Un coche de la Policía Nacional lo vio a la altura de Centrowagen y comenzó a perseguirlo por la Ba-20 en dirección Portugal. En esa huida atravesó la calle Fuerte en dirección contraria y luego siguió por las calles Guadalupe, Cecilio Reino Vargas, Canela y José Giles Ontiveros antes de volver a Juan Sebastián Elcano, donde embistió a un coche de la Policía Nacional antes de chocar contra las viviendas de Virgilio Viniegra. También un coche de la Policía chocó contra el cerramiento de una empresa.

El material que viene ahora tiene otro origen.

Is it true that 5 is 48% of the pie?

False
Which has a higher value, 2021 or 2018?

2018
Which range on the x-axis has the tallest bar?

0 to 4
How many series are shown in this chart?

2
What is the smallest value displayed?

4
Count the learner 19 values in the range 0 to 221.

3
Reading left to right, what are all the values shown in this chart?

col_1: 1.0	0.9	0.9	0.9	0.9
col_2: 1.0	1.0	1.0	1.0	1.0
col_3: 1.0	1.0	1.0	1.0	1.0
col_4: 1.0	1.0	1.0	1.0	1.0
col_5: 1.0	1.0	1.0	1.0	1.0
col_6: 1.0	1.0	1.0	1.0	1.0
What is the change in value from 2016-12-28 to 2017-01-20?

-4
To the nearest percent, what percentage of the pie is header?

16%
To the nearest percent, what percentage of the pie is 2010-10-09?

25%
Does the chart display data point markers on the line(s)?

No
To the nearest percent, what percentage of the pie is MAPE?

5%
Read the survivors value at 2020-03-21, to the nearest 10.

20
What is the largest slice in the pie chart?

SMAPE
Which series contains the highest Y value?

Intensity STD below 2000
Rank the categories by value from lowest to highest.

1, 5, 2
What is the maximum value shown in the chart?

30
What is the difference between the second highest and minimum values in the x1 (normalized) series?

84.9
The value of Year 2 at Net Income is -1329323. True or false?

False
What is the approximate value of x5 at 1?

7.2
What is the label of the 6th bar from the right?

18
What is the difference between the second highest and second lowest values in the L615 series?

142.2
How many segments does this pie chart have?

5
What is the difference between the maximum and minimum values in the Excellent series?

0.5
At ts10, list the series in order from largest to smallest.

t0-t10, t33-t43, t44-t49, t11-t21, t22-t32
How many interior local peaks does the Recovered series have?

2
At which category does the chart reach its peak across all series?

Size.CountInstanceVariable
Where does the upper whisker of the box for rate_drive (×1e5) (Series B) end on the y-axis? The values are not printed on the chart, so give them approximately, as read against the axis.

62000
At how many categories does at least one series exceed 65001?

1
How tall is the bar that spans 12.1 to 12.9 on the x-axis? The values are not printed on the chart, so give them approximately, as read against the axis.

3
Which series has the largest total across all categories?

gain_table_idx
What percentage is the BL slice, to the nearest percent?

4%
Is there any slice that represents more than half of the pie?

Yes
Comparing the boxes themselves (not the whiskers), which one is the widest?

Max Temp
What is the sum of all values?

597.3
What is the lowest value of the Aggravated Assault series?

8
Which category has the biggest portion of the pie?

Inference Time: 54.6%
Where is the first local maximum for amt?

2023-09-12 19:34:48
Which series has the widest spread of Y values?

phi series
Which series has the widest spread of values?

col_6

Los tres ocupantes del todoterreno huyeron a pie, pero uno fue localizado por la Policía junto a la empresa de recambios que hay al lado de Centrowagen. Otro también fue detenido en la zona por los agentes de este cuerpo policial.
Escondido en una casa
Una mujer denunció uno de los detenidos había entrado sin permiso en su vivienda y se había colado en el baño y en el salón antes de que lograra echarlo a la calle con ayuda de su hijo.
Los dos detenidos son J. A. M. C., nacido en 1975, y otro joven menor de edad. El tercer ocupante del coche aún no ha sido detenido.
Hasta ahora se desconocen los motivos por los que el Range Rover inició la veloz huida, puesto que en el interior del vehículo no había droga, armas ni objetos que indicaran la posible comisión de un hecho delictivo. Los arrestados han sido acusados de los presuntos delitos de atentado a agente de la autoridad, resistencia grave, desobediencia grave, allanamiento de morada, daño a vehículo policial y contra la seguridad del tráfico.